It was another one of those seemingly interminable days… in all, though, I suppose it could have been worse, since it was basically fourteen hours and it could have been sixteen. *shrugs* My haircut did not take as long as it was “supposed” to, which means I had a lot of free time before I had to show up at the publishing studios for our “field trip.” Naturally, the weather was really crappy — which I predicted the moment I made the Ouidad appointment, since it ALWAYS rains on the day I get my hair cut — so my hair already looks yucky. Oh, well. C’est la vie. (What is it with the French?! I don’t even like that language!!)
Anyway, I didn’t know what to do with myself with all this free time, so I traipsed crosstown to the nearest Petland to buy goldfish food for the goldfish my nephew’s teacher gave him for his birthday. At least someone will be having gourmet cuisine! That killed, oh, say, twenty minutes… so I traipsed back crosstown the other way and went to Best Buy and got a Wii Fit. To be fair, it was for my mother, since she wants it. But I know I’m going to use it. And I’m kind of worried about that, because I really don’t want to get on a scale. I haven’t weighed myself in months, and to be quite frank, I have no desire to do so. Yes, every few days when I pass the scale in the gym I get an urge to get on it, but I know it isn’t worth it… I’m going to hate myself for what it says, and I am not a number. I refuse to be a number. I think I am just going to pile a bunch of random crap on the balance board and let the Wii believe that is me.
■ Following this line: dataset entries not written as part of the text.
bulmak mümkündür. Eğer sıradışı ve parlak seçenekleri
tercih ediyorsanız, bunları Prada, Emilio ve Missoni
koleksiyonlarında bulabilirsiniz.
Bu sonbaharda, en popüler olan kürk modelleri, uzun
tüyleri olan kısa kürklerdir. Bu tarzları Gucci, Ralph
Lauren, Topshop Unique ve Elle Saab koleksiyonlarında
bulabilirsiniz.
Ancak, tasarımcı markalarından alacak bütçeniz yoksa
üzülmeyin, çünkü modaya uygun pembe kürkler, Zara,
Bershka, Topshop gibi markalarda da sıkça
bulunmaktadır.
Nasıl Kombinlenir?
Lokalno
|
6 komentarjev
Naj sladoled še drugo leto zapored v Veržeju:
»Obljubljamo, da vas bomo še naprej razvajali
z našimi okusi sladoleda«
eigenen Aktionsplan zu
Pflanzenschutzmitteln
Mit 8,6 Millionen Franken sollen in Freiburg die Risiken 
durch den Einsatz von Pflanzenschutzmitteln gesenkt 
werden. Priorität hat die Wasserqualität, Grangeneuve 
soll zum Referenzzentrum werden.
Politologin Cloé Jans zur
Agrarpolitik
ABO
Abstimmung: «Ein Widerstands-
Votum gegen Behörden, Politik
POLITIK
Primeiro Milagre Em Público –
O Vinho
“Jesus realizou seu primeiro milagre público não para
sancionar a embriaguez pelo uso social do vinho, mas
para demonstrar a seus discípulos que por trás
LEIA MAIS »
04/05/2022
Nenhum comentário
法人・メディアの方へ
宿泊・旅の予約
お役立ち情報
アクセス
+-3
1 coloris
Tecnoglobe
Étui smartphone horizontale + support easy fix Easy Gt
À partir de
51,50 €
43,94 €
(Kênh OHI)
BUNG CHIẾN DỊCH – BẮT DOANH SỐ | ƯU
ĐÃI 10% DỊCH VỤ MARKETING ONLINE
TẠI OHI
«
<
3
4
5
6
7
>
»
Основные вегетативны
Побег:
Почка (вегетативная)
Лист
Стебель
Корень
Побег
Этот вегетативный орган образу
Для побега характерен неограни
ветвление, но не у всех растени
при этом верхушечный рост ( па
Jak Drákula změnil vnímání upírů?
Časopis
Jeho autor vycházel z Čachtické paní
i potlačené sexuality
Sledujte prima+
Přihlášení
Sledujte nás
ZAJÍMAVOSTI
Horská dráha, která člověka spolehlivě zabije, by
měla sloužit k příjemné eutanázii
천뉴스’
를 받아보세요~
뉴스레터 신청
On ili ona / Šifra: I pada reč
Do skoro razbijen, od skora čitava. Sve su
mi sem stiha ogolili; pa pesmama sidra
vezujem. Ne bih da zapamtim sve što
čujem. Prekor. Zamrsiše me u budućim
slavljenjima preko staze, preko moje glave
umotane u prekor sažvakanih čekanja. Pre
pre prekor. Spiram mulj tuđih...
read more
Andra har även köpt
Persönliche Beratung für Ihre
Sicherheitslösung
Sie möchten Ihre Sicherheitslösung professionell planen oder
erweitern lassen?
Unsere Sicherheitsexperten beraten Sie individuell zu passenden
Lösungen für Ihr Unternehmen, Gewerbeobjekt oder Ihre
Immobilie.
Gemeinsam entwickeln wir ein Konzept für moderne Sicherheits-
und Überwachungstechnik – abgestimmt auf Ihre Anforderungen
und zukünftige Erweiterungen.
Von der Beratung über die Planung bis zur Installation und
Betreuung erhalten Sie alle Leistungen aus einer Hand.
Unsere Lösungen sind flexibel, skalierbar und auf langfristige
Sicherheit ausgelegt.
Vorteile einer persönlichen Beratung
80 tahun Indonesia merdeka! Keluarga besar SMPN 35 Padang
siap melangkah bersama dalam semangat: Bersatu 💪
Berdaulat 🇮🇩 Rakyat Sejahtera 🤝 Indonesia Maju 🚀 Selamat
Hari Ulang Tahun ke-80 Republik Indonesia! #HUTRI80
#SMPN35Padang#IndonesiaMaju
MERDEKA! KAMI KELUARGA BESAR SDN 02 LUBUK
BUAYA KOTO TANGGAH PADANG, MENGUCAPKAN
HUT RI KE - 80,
Actually, I’ve already gotten enough of a workout from that Wii Fit, since I carried it all over town … and naturally Best Buy didn’t have any bags, so I had to use the carrying handle on the box. I took it to the at times mind-numbingly boring meeting at the studios. I toted it to a restaurant. I carried it to the main public library, where I parked myself like a stalker to observe the librarians in their reference interactions and to attempt to study for this midterm. Then I lugged it to class to take said midterm. Which I don’t think I totally bombed, but I don’t think I got an A either. Unacceptable to me, of course. Whatever.
Every single muscle in my body is sore right now. I shouldn’t feel guilty for taking the subway those last thirty blocks instead of walking, since I had already done more than my fair share of walking for one day… but for some reason, I always feel l a z y if I take a “shortcut” in anything, ever. You know what? …It’s okay to be lazy sometimes. It really is.